La variante chilienne Pierre Raufast Folio livres The Unamed BookshelfAmenés par un concours de circonstances malheureuses à partager des vacances dans un coin perdu de la vallée de Chantebrie, Pascal et Margaux font la connaissance de Florin, vieil homme à l’étonnante incapacité de ressentir les émotions. Pour pallier à ce déficit émotionnel irréversible, Florin accumule des cailloux, de toute taille et forme, représentant chacun un souvenir précis. Entre deux verres de vins et deux bouffées de pipe, il va raconter aux deux voyageurs quelques anecdotes assez incroyables…

A chaque livre son mécanisme : une tentative de meurtre aux raviolis, une expédition à la recherche d’une baleine introuvable, un confessionnal propice aux confidence et ici, la mémoire défaillante d’un homme qui a toujours vécu sans être entravé par ses émotions. D’heureux hasards en phénomènes inexplicables, de trafics douteux en accidents improbables, ses histoires dépeignent une image loufoque et parfois grotesque de la vie humaine, sans aucune prétention, juste celle de faire rire et de divertir. Au milieu des histoires fantasques de Florin, Pascal le philosophe étale sa science et cite ses auteurs favoris, tout en revenant sur sa propre mésaventure malsaine, et Margaux, jeune intellectuelle innocente, bois les paroles des deux hommes en essayant d’oublier les péripéties qui l’ont amenée à s’enfuir dans cette vallée perdue.

Un bon cocktail pour un livre impossible à lâcher : des personnages attachants, des histoires rocambolesques, des réflexions philosophiques sur le poids du passé, quelques bonnes beuveries et bonnes bouffes – ça donne envie d’y être, c’est humain et agréable. Comme toujours, Pierre Raufast nous livre un roman érudit, où l’exactitude des recherches se mêle aux inventions pour combler les trous de l’Histoire – si vous aussi vous ignorez pourquoi Jorge Luis Borges n’a jamais reçu le Nobel, vous aurez ici une explication extrêmement plausible. L’imaginaire est encastré dans le réel, rendant le récit à la fois exotique et instructif pour le lecteur, lequel n’a plus d’autre choix que de poursuivre inlassablement sa lecture, jusqu’à la déception finale de la dernière page, qui laisse tant de questions en suspens… Parce que Pierre Raufast distille dans son récit de petites anecdotes, quelques noms encore inconnus dont l’histoire se retrouve dans un autre de ses livres : à nous d’être attentifs et de suivre les passerelles entre ses romans !
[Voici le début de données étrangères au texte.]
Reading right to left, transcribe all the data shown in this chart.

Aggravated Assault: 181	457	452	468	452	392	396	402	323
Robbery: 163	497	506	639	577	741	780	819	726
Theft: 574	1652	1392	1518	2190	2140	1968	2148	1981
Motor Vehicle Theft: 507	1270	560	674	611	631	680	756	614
Un véritable plaisir de lecture, une échappée de pur bonheur ! J’ai dévoré La variante chilienne encore plus vite que les autres, il surpasse à mon avis La fractale des raviolis, La baleine thébaïde et Habemus Piratam.


Résumé de l’éditeur:

Il était une fois un homme qui rangeait ses souvenirs dans des bocaux. Deux vacanciers, réfugiés pour l’été au fond d’une vallée, le rencontrent. À Margaux, l’adolescente éprise de poésie, et à Pascal le philosophe, l’homme aux cailloux raconte. L’histoire du village noyé de pluie pendant des années. Celle du potier qui voulait retrouver la voix de Clovis dans un vase. Celle de la piscine transformée en potager. Celle de l’hélicoptère qui cueillait des noix…


– Je vais vous donner un cas, un patient que j’eus voilà quelques années. Il est mort maintenant, mais ne vous inquiétez pas, la cause de son décès n’a rien à voir avec nos affaires : des ras-taupes ayant envahi son champ, il avait en représailles décidé de les cuisiner. Il fut empoisonné par la quantité de plomb que ces bestioles ingèrent. Bref, cet homme souffrait grosso modo du même syndrome que vous. Il luttait contre l’amnésie en ramassant des petits bouts de bois. Il en avait une sacrée collection, de l’érable, du noisetier, du chêne, tous de longueurs et de formes différentes : chaque bout était associé à un souvenir auquel il tenait. Efficace.

C’est ainsi que Florin commença à ramasser un caillou chaque fois qu’il voulait se souvenir d’un moment. Le dernier en date, ce matin même, pour conserver bien au chaud la mémoire de cette nuit mémorable où nous noyâmes les vers luisants.